Schroders did not push the acquired firms into the background – it leveraged their respective expertise across the group. For example, the co-CEO of BlueOrchard, Maria Teresa Zappia, has become head of sustainability and impact for Schroders Capital.

‘Each partnership remains intact in identity, but part of a bigger family, which is different from a strict top-down integration approach, where you risk frustrating dynamic people,’ Wunderlin explained.

Now that Schroders Capital has propositions established in all four main asset classes, inorganic growth will play a lesser role, although Wunderlin said they are still opportunistically looking at everything the market does and may take steps to accelerate geographic expansion.

Winning mandates and launching funds

Schroders Capital has split its offering down the middle, half in mandates and half in products, such as funds.

The mandates give the firm the ability to create an investment portfolio by working with the investors and considering their specific needs. It is a more tailored approach, which has so far worked well for the business, winning it several high-profile mandates. These include pension fund Nest’s private equity allocation, which could be worth up to £1.5bn; Greater Manchester pension fund’s £700m UK portfolio; and German insurer Barmenia’s €100m private assets impact mandate.

The firm has also been successful on the funds side, generating £7.4bn of net new business during 2021.

When creating a fund, it’s important to differentiate between institutional and private-client strategies. Wunderlin said the biggest challenge for Schroders Capital is the sheer number of jurisdictions it has to deal with.

The institutional fund market is fairly mature, with the classic limited partner/general partner structure typically taking three months to create, which includes the time needed to get regulatory approval.

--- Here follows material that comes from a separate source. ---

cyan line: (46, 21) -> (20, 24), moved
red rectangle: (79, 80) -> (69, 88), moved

But where innovation is happening – on the private-client side – things are more complicated.

‘A lot of effort has gone into creating structures that are accessible for broader audiences. We’ve created semi-liquid funds, listed trusts, feeder funds,’ Wunderlin said.

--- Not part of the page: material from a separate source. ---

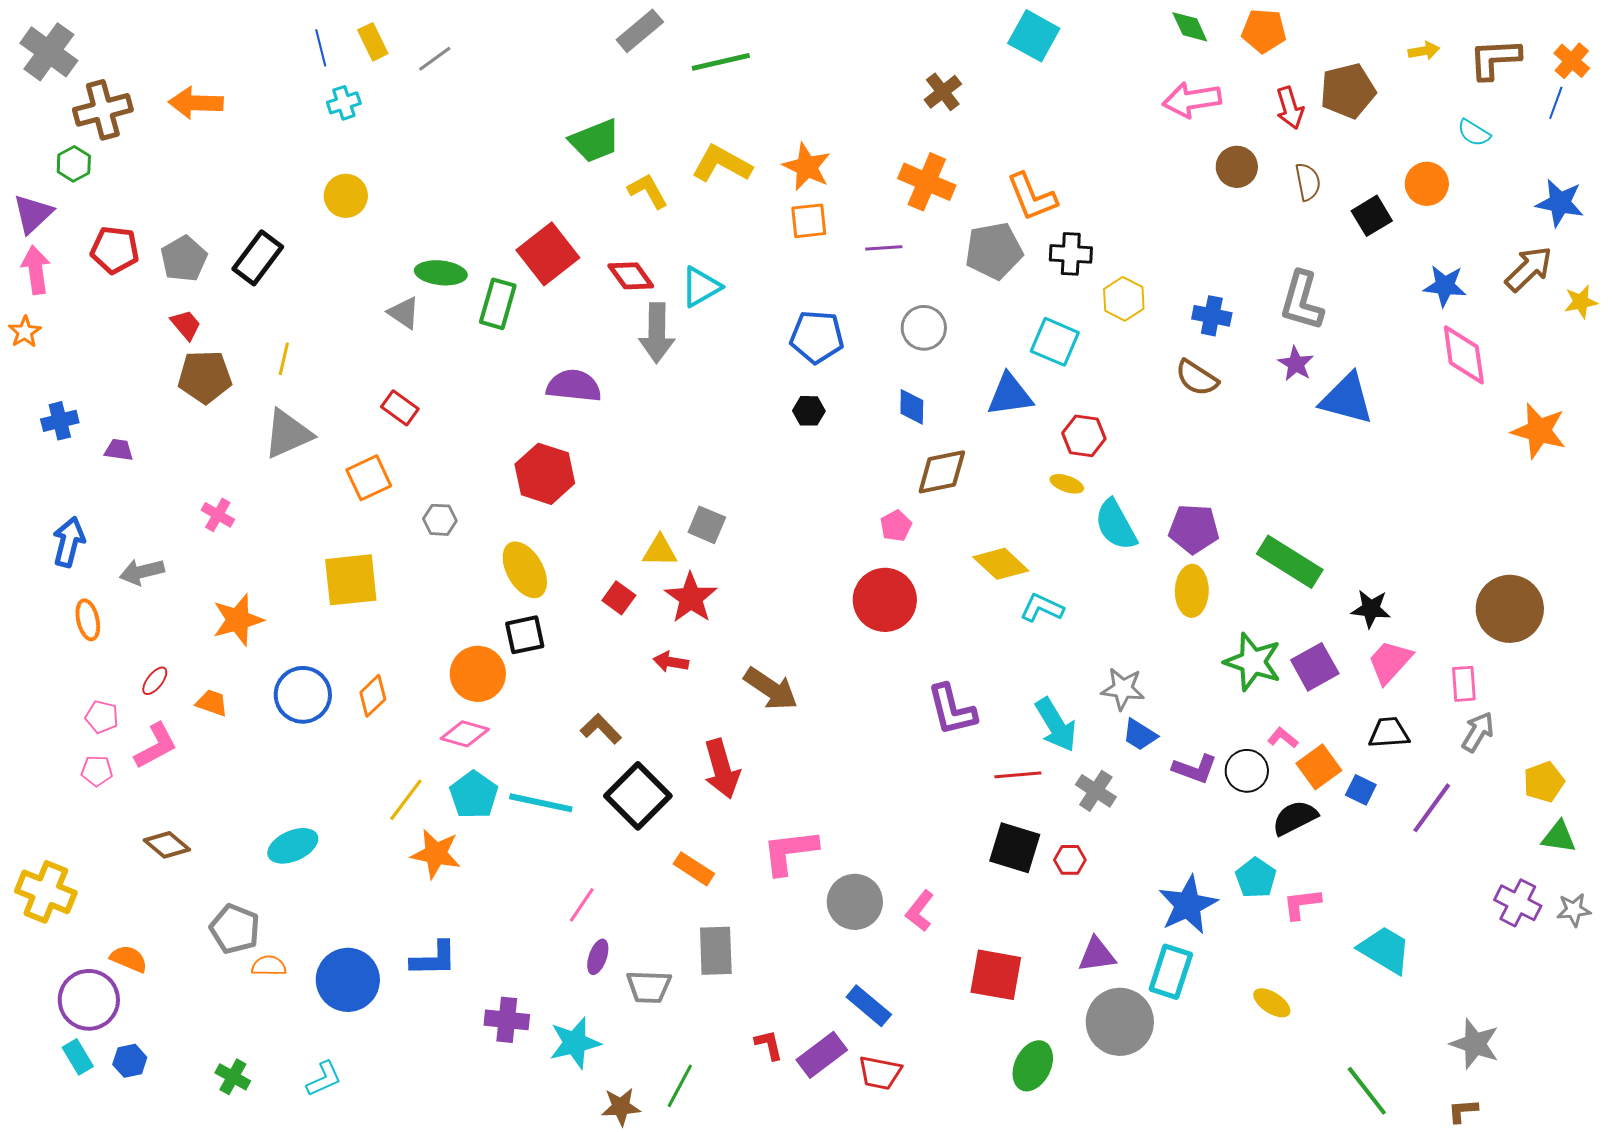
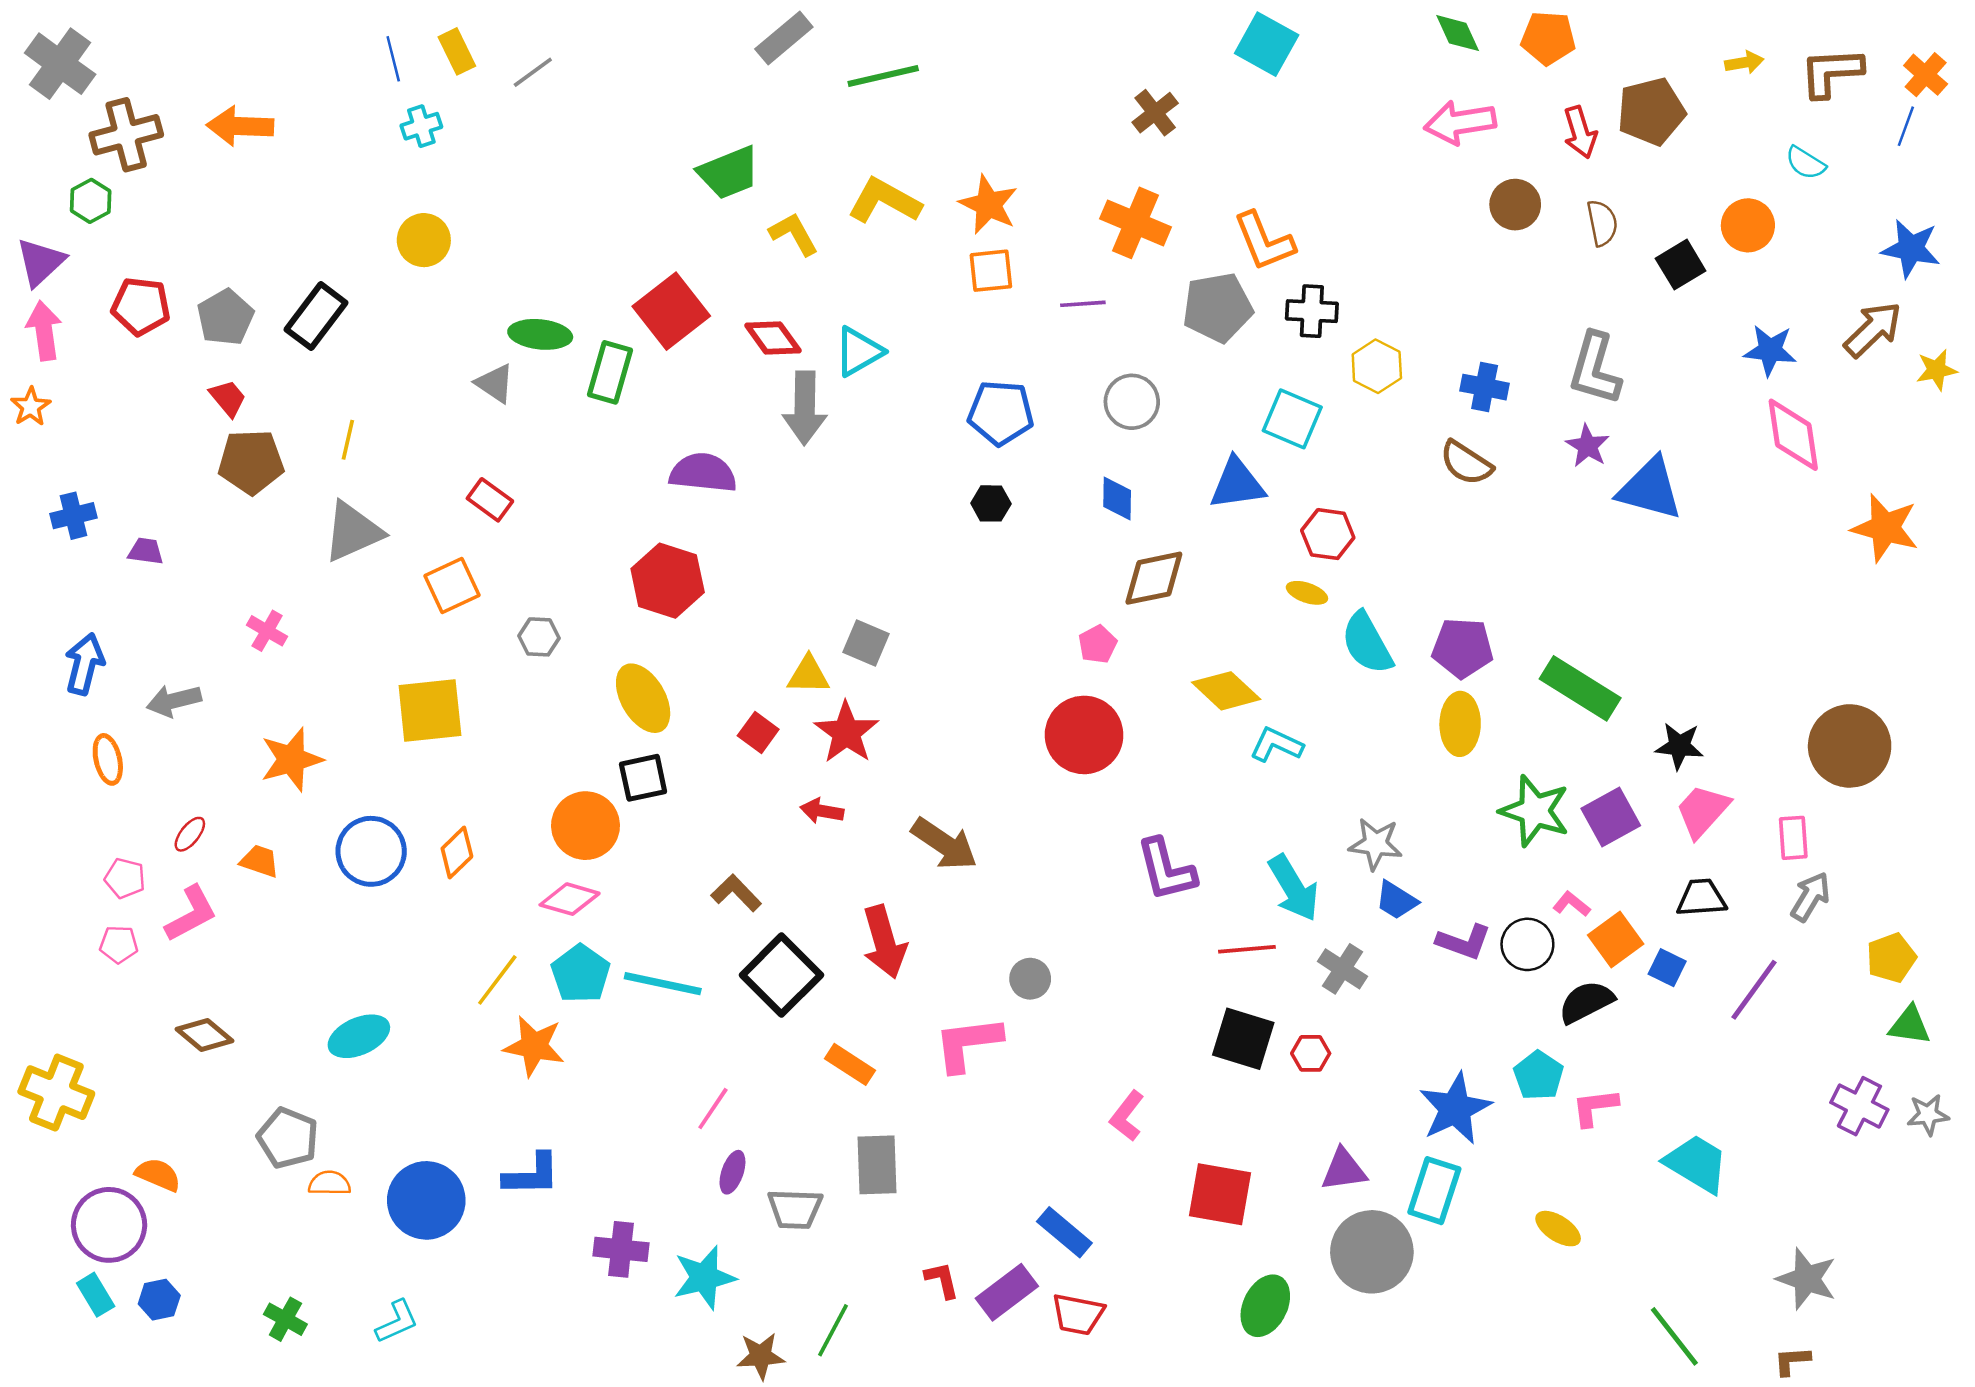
gray circle: (855, 902) -> (1030, 979), moved, size x0.6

Schroders Capital has funds in the pipeline that use new structures, such as the European long-term investment fund and the UK’s long-term asset fund, to allow it to ‘deliver private markets in smaller bite sizes’.

Such structures can take between six and 12 months to get going, Wunderlin said. It begins with purely operational matters, such as how to take on clients, the valuation of the fund, and how the liquidity will be structured if it’s a semi-liquid fund. ‘The entire operational value chain of fund administration needs to be designed,’ he added.

Dialogue with the regulator is also more extensive and there is a more back-and-forth conversation if any adjustments are needed. Schroders Capital has an in-house structuring hub, where lawyers and project managers work with the solutions team to create funds. It also brings in an external law firm for almost every fund.

Key to success

Schroders Capital has around 35 investment strategies, making it broadly diversified. It also has a diversified investor base, including both institutional and private client money through intermediaries.

‘We feel that if you look at current markets and the environment in the next couple of years, it will be key to be diversified in both the investment market and the fundraising market,’ Wunderlin said. ‘You have to be able to pivot between asset classes that are becoming more or less attractive and tap into shifting fundraising sources as well.’